Chart comprehension data
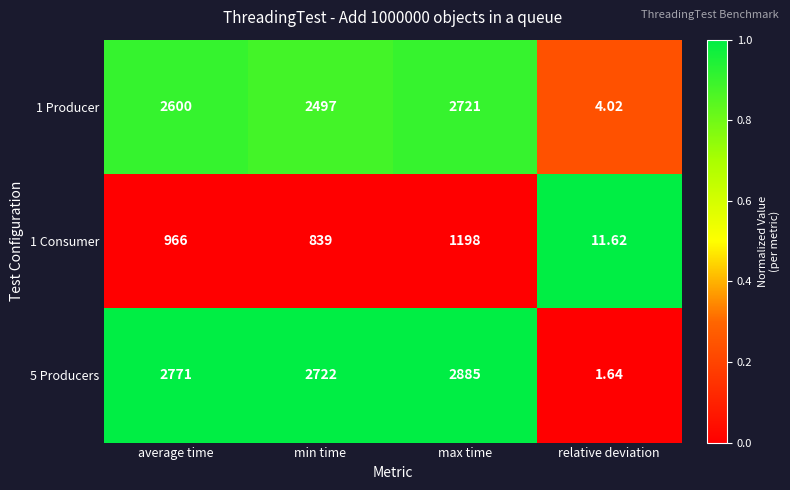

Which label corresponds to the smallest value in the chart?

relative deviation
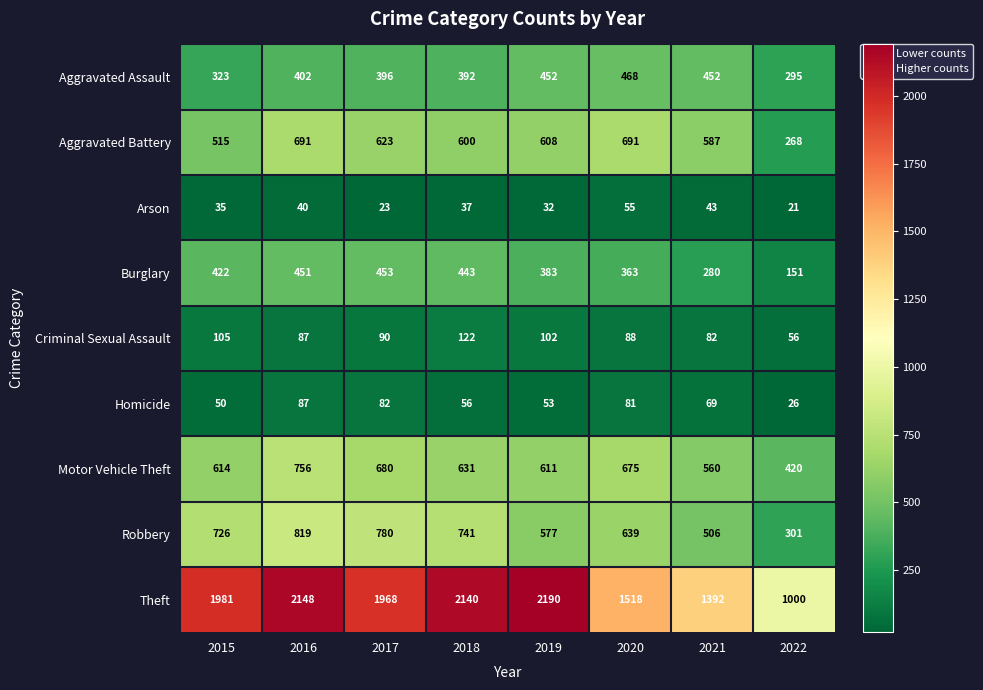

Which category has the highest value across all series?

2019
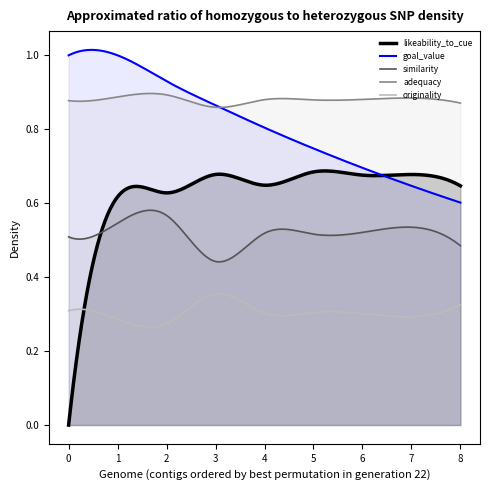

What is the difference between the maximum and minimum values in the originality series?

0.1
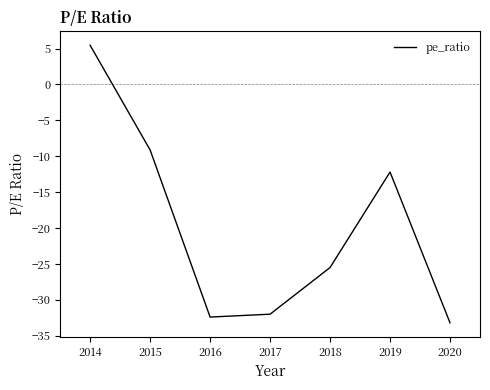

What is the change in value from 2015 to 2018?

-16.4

--

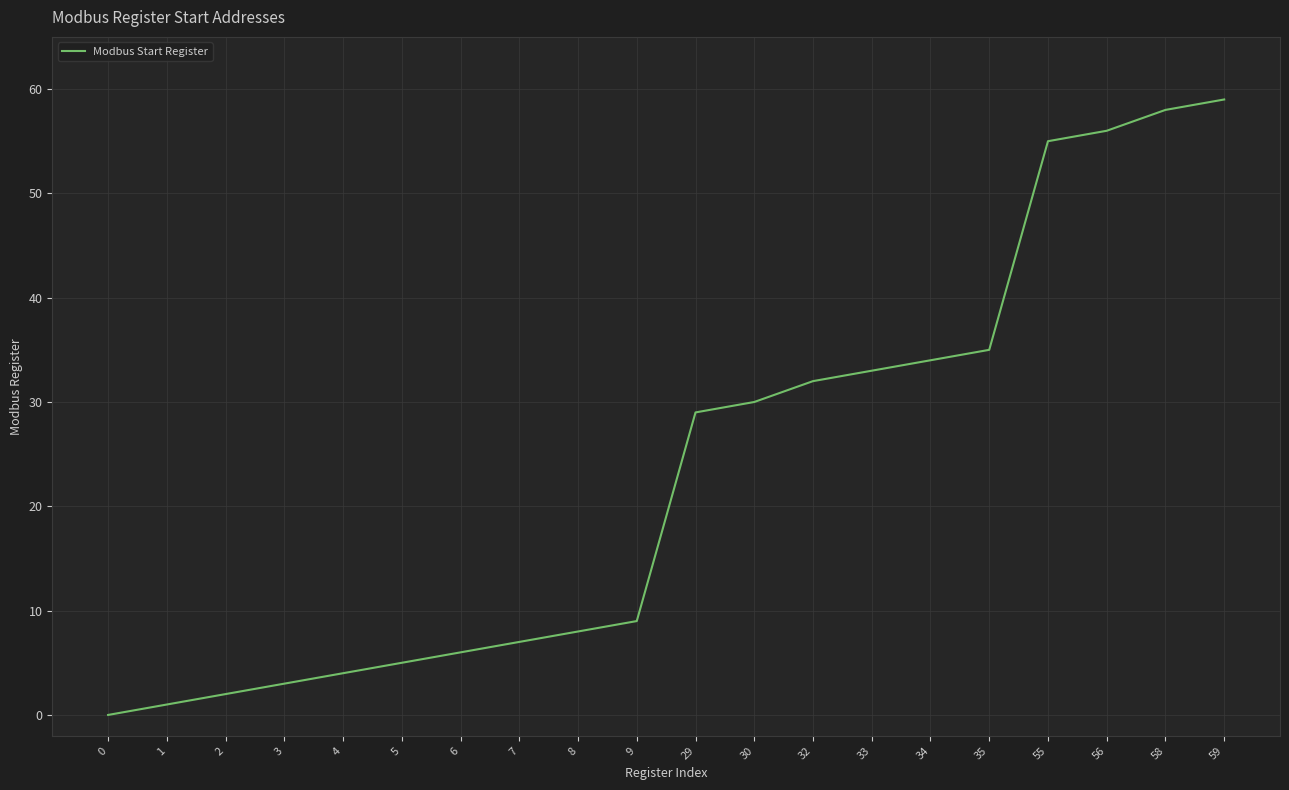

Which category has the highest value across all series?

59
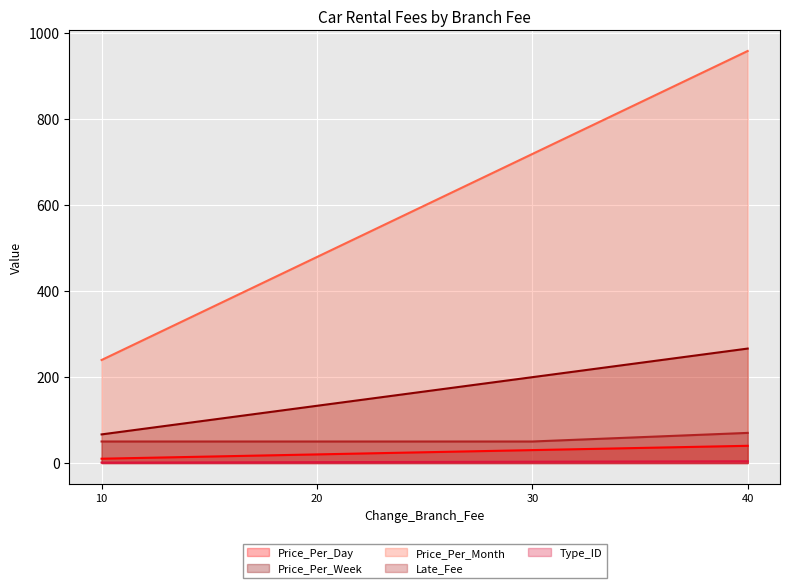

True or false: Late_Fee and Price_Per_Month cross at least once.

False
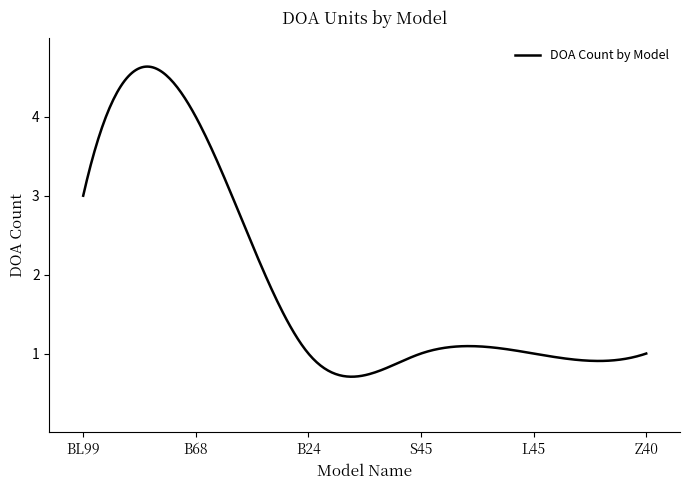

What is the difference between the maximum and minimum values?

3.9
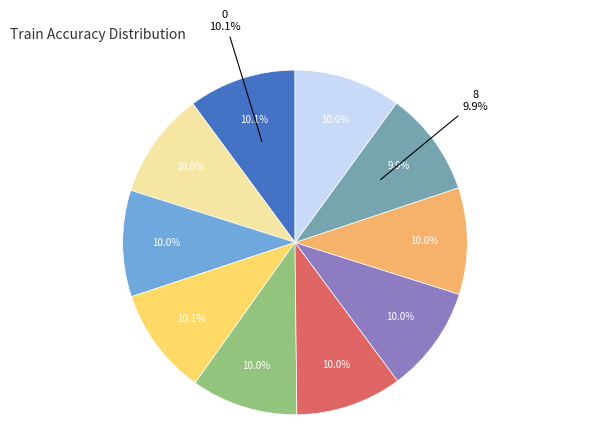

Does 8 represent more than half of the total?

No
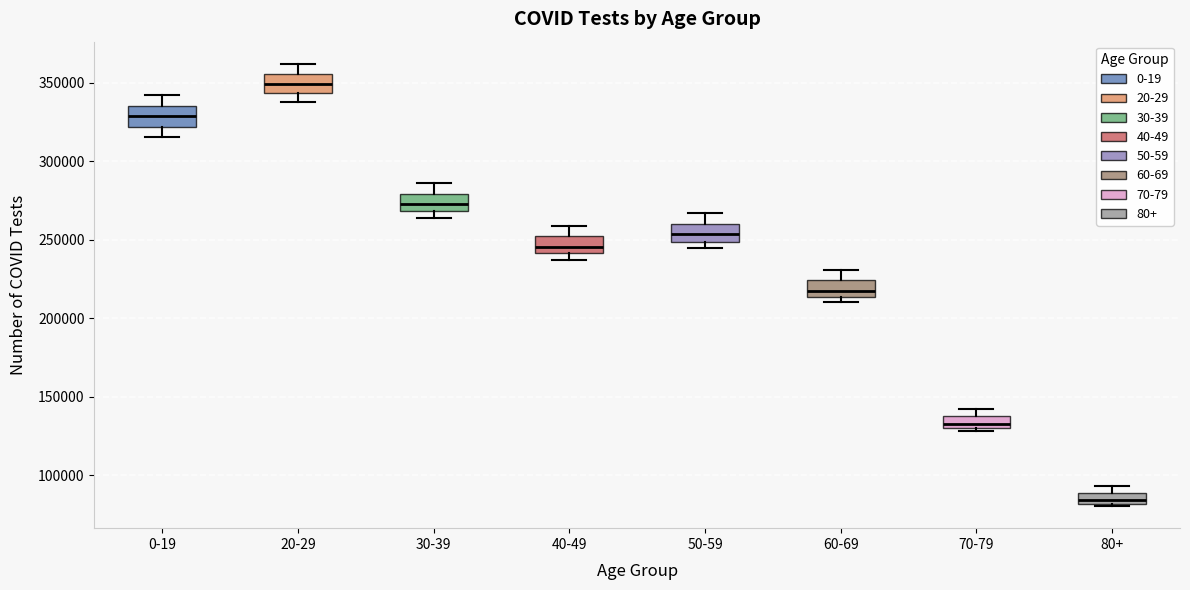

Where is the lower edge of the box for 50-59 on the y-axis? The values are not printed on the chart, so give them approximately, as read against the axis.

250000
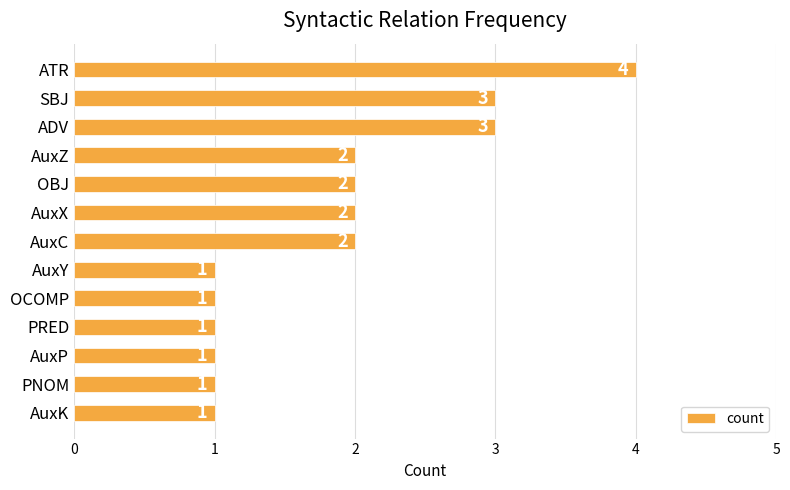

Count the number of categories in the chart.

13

Activity: Rewrite the entries from the line containing "Which label corresponds" down to the line containing "What is the change", substituting "largest" for "highest" and leaving everything else unchanged. Give only those lines and leave out the pictures.

Final answer:
Which label corresponds to the smallest value in the chart?

relative deviation

Which category has the largest value across all series?

2019

What is the difference between the maximum and minimum values in the originality series?

0.1

What is the change in value from 2015 to 2018?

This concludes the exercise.